Step 4.b: Recognition

  Recognition is valuable for indexing each image.

     • OCR (Optical Character Recognition): recognises machine-printed characters.
     • Zonal: used where only specific fields on a form are required.
     • Full-text: free form document conversion allowing search on all words in the document.
     • ICR (Intelligent Character Recognition): for hand-printed characters.
     • OMR:(Optical Mark Recognition): recognises check boxes, filled-in bubbles, etc.
     • Bar codes: read and extract information form a pre-printed bar code.

Step 5: Indexing for Searching & Retrieving

  Indexing is NOT optional. There is no other way to find and manage documents.

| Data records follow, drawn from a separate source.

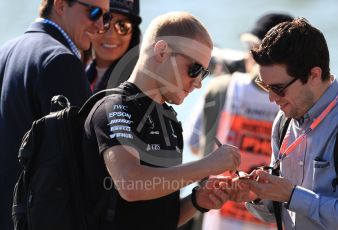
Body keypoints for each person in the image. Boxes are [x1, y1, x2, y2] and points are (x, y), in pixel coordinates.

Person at [82, 12, 247, 230]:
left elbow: (161, 217)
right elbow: (130, 184)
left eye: (204, 74)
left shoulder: (169, 121)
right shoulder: (113, 107)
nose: (198, 83)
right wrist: (208, 164)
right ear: (161, 51)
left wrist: (198, 200)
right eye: (194, 69)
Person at [0, 0, 111, 229]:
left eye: (106, 17)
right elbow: (79, 163)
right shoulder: (61, 60)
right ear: (60, 5)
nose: (101, 26)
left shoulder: (6, 50)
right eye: (94, 12)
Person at [244, 18, 338, 229]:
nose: (271, 98)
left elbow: (291, 198)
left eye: (279, 88)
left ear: (314, 75)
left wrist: (291, 195)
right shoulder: (283, 122)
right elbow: (278, 213)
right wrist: (257, 195)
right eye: (265, 86)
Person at [200, 13, 293, 230]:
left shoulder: (222, 88)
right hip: (274, 220)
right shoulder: (298, 98)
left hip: (220, 217)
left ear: (255, 48)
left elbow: (198, 147)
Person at [86, 0, 142, 93]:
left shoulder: (139, 84)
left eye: (122, 25)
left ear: (133, 33)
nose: (111, 35)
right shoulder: (77, 72)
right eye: (104, 22)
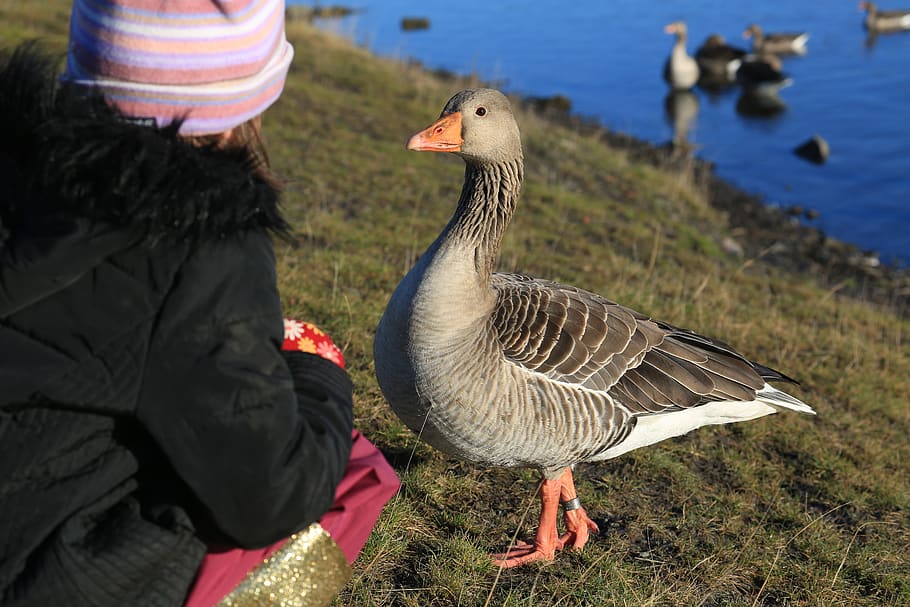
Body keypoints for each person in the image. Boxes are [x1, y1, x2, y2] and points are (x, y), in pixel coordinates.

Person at [0, 1, 398, 606]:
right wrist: (319, 377)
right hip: (46, 576)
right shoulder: (199, 247)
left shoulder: (15, 167)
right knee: (352, 475)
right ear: (250, 97)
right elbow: (269, 494)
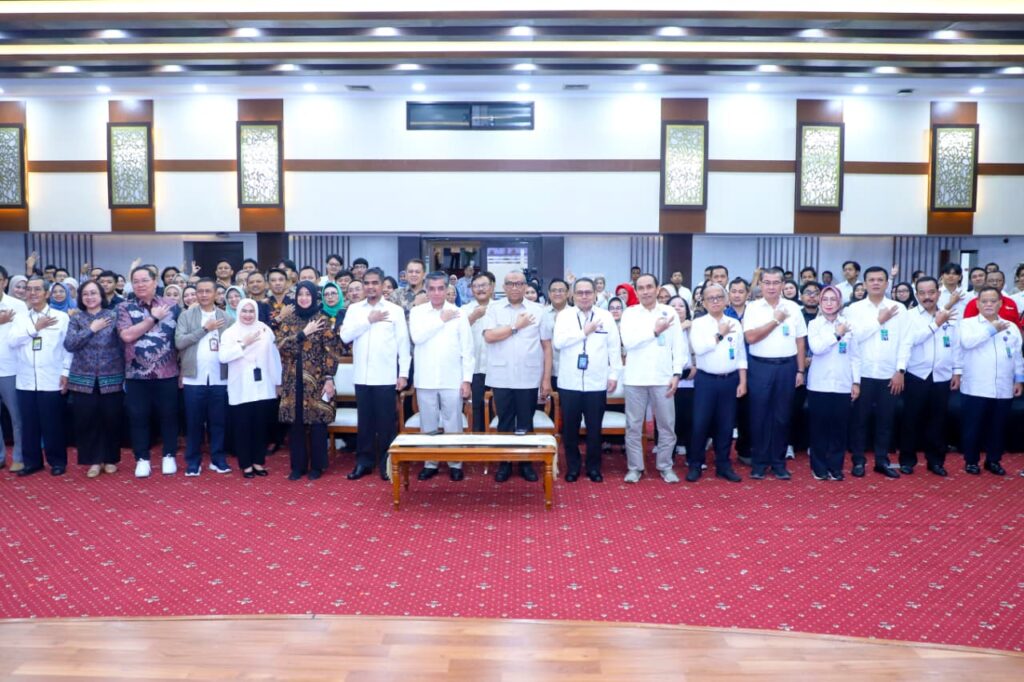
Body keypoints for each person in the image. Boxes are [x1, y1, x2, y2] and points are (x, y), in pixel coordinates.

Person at [483, 269, 553, 483]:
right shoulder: (494, 309)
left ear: (525, 286)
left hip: (528, 376)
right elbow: (489, 336)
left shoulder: (539, 310)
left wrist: (546, 379)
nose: (515, 287)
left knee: (525, 422)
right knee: (504, 422)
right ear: (504, 287)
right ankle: (504, 463)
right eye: (510, 284)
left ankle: (525, 463)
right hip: (501, 375)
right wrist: (515, 326)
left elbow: (547, 347)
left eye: (519, 283)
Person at [341, 268, 410, 480]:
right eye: (367, 283)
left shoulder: (394, 310)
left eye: (375, 283)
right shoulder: (354, 309)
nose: (370, 287)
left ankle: (387, 465)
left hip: (386, 376)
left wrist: (403, 373)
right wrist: (368, 320)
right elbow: (345, 336)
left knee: (386, 424)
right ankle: (364, 462)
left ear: (382, 285)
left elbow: (403, 344)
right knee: (365, 423)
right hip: (361, 376)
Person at [844, 266, 911, 479]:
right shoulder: (853, 309)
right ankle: (858, 461)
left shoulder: (899, 308)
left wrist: (900, 370)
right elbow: (854, 338)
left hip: (889, 374)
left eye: (880, 279)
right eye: (871, 280)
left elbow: (906, 341)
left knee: (886, 420)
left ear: (886, 283)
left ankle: (882, 461)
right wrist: (878, 321)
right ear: (864, 284)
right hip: (862, 374)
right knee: (859, 420)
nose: (875, 283)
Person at [620, 273, 688, 484]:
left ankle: (665, 466)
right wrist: (654, 332)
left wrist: (677, 373)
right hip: (635, 378)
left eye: (650, 287)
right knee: (633, 426)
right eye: (641, 288)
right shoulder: (630, 313)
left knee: (666, 426)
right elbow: (628, 343)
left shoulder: (669, 312)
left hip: (663, 378)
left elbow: (678, 346)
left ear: (657, 289)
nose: (646, 291)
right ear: (636, 291)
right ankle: (635, 468)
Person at [553, 277, 622, 483]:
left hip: (596, 382)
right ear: (573, 295)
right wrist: (584, 332)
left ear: (595, 294)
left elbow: (614, 348)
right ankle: (573, 467)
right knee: (570, 429)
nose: (584, 296)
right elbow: (558, 343)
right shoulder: (564, 316)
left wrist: (613, 375)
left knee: (594, 429)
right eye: (580, 292)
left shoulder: (605, 316)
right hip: (569, 382)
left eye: (588, 292)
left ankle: (594, 468)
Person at [742, 267, 807, 480]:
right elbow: (751, 338)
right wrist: (776, 320)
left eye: (775, 282)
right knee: (759, 416)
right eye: (767, 282)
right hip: (760, 367)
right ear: (760, 284)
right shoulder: (753, 308)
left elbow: (800, 341)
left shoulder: (793, 308)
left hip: (787, 367)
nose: (771, 287)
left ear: (783, 285)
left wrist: (800, 370)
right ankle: (759, 463)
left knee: (782, 416)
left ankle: (778, 462)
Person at [409, 272, 474, 481]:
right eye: (432, 289)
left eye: (440, 288)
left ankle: (455, 462)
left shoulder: (459, 313)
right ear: (426, 290)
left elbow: (467, 349)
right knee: (427, 422)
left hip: (452, 378)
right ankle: (430, 462)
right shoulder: (417, 312)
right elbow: (417, 338)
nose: (436, 293)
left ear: (447, 289)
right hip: (425, 378)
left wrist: (467, 380)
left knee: (453, 422)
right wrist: (440, 320)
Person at [117, 266, 181, 478]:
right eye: (136, 281)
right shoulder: (124, 307)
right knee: (138, 416)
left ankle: (169, 455)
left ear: (155, 282)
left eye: (144, 280)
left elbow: (179, 339)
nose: (140, 284)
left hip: (167, 372)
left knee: (169, 415)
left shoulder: (172, 306)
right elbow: (127, 335)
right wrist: (152, 319)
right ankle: (142, 458)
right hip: (136, 374)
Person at [277, 281, 340, 481]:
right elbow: (282, 347)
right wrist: (303, 333)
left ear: (314, 297)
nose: (304, 298)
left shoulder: (322, 320)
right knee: (295, 424)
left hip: (317, 379)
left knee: (317, 422)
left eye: (308, 294)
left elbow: (331, 352)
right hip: (293, 380)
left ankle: (318, 466)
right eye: (300, 294)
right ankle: (298, 466)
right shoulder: (288, 320)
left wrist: (329, 378)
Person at [899, 277, 960, 477]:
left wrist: (957, 371)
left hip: (942, 376)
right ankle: (907, 460)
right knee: (911, 420)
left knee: (938, 421)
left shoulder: (950, 315)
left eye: (931, 292)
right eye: (922, 293)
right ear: (916, 295)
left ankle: (935, 461)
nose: (927, 297)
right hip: (917, 375)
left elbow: (956, 345)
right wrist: (936, 324)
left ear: (938, 293)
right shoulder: (909, 316)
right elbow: (912, 340)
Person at [958, 287, 1024, 476]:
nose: (989, 304)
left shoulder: (1011, 326)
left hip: (1003, 385)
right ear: (977, 303)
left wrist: (1019, 379)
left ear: (1000, 303)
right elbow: (967, 342)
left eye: (993, 301)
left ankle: (993, 460)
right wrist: (991, 329)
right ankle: (971, 461)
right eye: (984, 301)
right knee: (973, 426)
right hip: (976, 386)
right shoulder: (967, 324)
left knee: (998, 426)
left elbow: (1017, 355)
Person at [9, 277, 71, 476]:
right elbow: (12, 341)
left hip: (52, 378)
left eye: (37, 289)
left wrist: (66, 372)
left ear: (47, 293)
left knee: (53, 423)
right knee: (29, 424)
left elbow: (67, 348)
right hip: (25, 380)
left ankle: (57, 462)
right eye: (29, 289)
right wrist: (35, 328)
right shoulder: (21, 318)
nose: (32, 293)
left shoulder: (61, 317)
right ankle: (32, 462)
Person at [64, 280, 124, 477]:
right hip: (83, 378)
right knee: (87, 420)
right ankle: (94, 461)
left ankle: (110, 459)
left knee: (111, 418)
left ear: (101, 295)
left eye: (93, 293)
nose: (89, 297)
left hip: (111, 375)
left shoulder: (113, 316)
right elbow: (69, 344)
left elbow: (123, 343)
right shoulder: (77, 318)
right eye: (85, 294)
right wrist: (91, 328)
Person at [686, 283, 745, 483]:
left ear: (726, 300)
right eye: (710, 298)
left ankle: (723, 465)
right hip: (706, 380)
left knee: (726, 425)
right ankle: (695, 464)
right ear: (703, 302)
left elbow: (741, 354)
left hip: (730, 380)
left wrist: (743, 381)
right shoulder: (699, 323)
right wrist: (720, 334)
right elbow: (699, 349)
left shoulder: (734, 323)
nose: (715, 301)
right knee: (700, 423)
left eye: (719, 297)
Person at [175, 278, 233, 477]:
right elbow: (179, 342)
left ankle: (218, 459)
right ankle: (193, 462)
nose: (204, 295)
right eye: (200, 291)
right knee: (194, 423)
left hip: (220, 378)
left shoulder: (226, 318)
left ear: (216, 293)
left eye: (208, 291)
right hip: (194, 378)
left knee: (219, 422)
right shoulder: (186, 316)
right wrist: (205, 329)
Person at [219, 298, 282, 479]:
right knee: (243, 427)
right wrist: (243, 343)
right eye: (244, 311)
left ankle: (258, 462)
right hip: (241, 387)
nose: (248, 315)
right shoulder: (230, 332)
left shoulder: (265, 329)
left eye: (251, 311)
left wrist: (277, 382)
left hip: (264, 385)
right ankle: (246, 464)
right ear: (238, 312)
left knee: (261, 426)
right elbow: (223, 357)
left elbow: (274, 357)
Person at [805, 285, 860, 481]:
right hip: (819, 385)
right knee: (819, 429)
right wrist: (837, 334)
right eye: (825, 299)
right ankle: (819, 467)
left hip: (843, 384)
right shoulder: (814, 324)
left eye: (833, 299)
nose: (829, 303)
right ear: (820, 303)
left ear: (840, 303)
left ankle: (836, 467)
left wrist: (856, 382)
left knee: (839, 429)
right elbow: (817, 349)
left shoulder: (848, 325)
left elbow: (855, 356)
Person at [0, 266, 28, 472]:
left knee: (17, 417)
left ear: (4, 281)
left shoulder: (17, 305)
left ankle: (19, 456)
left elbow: (23, 334)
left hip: (11, 368)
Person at [463, 271, 494, 432]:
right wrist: (473, 317)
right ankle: (476, 441)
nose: (480, 289)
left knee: (495, 408)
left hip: (495, 368)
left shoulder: (500, 308)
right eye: (476, 286)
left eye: (483, 285)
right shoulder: (464, 310)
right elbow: (456, 334)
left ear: (491, 287)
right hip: (473, 368)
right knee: (475, 408)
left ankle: (495, 442)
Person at [543, 279, 571, 390]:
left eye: (561, 290)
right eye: (554, 290)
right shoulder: (542, 313)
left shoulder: (575, 313)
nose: (557, 293)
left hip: (569, 369)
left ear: (567, 293)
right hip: (547, 371)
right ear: (549, 294)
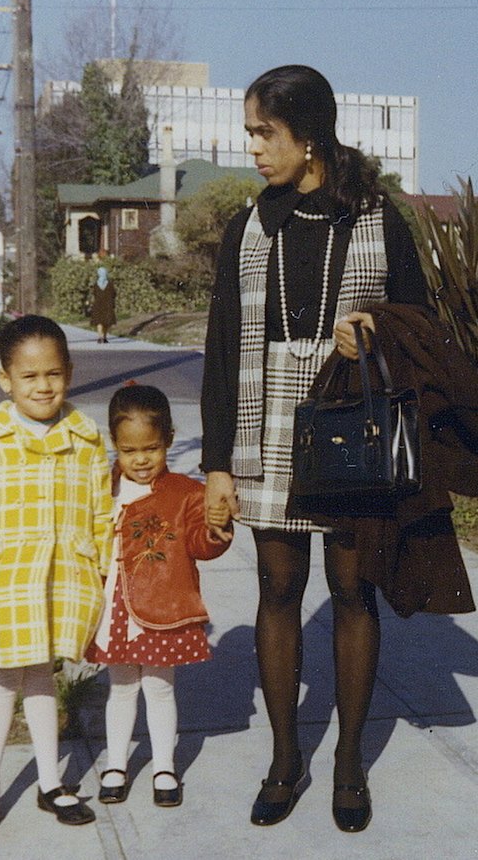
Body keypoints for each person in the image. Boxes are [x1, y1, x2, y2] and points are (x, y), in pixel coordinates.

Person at [201, 65, 430, 833]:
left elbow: (419, 325)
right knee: (275, 589)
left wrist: (371, 330)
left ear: (310, 135)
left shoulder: (376, 217)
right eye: (252, 134)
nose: (255, 149)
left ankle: (348, 762)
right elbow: (222, 347)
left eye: (265, 134)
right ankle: (284, 758)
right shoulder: (249, 224)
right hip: (265, 424)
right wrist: (216, 467)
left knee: (353, 590)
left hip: (349, 425)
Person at [0, 314, 113, 840]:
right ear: (5, 379)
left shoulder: (86, 438)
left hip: (62, 577)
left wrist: (101, 570)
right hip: (1, 579)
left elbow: (101, 511)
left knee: (42, 677)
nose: (43, 386)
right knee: (1, 680)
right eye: (30, 376)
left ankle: (50, 780)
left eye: (54, 374)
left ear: (69, 372)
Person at [86, 384, 232, 807]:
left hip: (163, 607)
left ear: (168, 439)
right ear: (115, 445)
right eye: (130, 451)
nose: (142, 460)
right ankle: (116, 764)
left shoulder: (185, 492)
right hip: (113, 607)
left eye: (151, 448)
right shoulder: (103, 487)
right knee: (122, 688)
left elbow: (202, 546)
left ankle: (164, 766)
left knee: (160, 687)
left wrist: (216, 526)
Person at [90, 265, 116, 344]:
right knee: (106, 322)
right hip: (108, 305)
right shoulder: (110, 284)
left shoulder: (95, 284)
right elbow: (114, 294)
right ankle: (104, 337)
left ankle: (100, 336)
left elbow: (94, 294)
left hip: (98, 305)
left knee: (99, 321)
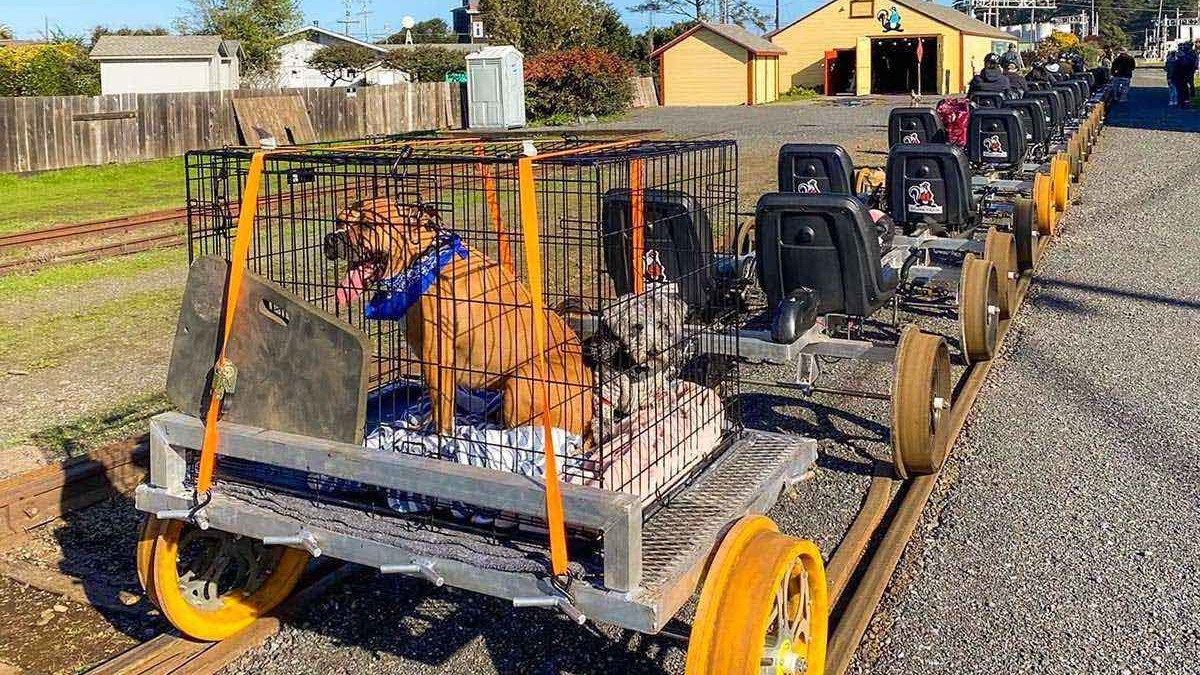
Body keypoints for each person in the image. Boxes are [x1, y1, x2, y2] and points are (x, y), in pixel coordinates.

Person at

     • Key from index fields (document type, customer name, etc.) - a data entry person manually indexes documents.
     • Zone OCR – automatic way of capturing indexes.
     • Ingest from other applications like email, word processing etc.(metadata for the document i.e., subjectline, sender, etc., become the index fields)
     • Barcodes allow auto-indexing by storing form information on a bar code before scanning a batch of documents, certain index values & can be
       automatically populated.

The index can be either key fields or full text; a combination is generally the best.

Step 6: Quality Control/Assurance

Electronic images must be double-checked. Data can be validated by a second operator or via automated processes like database look-ups. Bad images are flagged and re-scanned.

Output : After going through the capture process, electronic content is released to:

              • Storage
              • Document filing/management system
              • Records management/Retention plan
              • Print
              • Email
              • Workflow/Business Process: a customer claim could be launched as insurance business process.
              • Enterprise Content Management system: access and collaboration across the enterprise.

Step 7: Backup & Log

Both metadata and images can be backed up to any location, and User activities log will capture all the activities performed by users and is not editable text.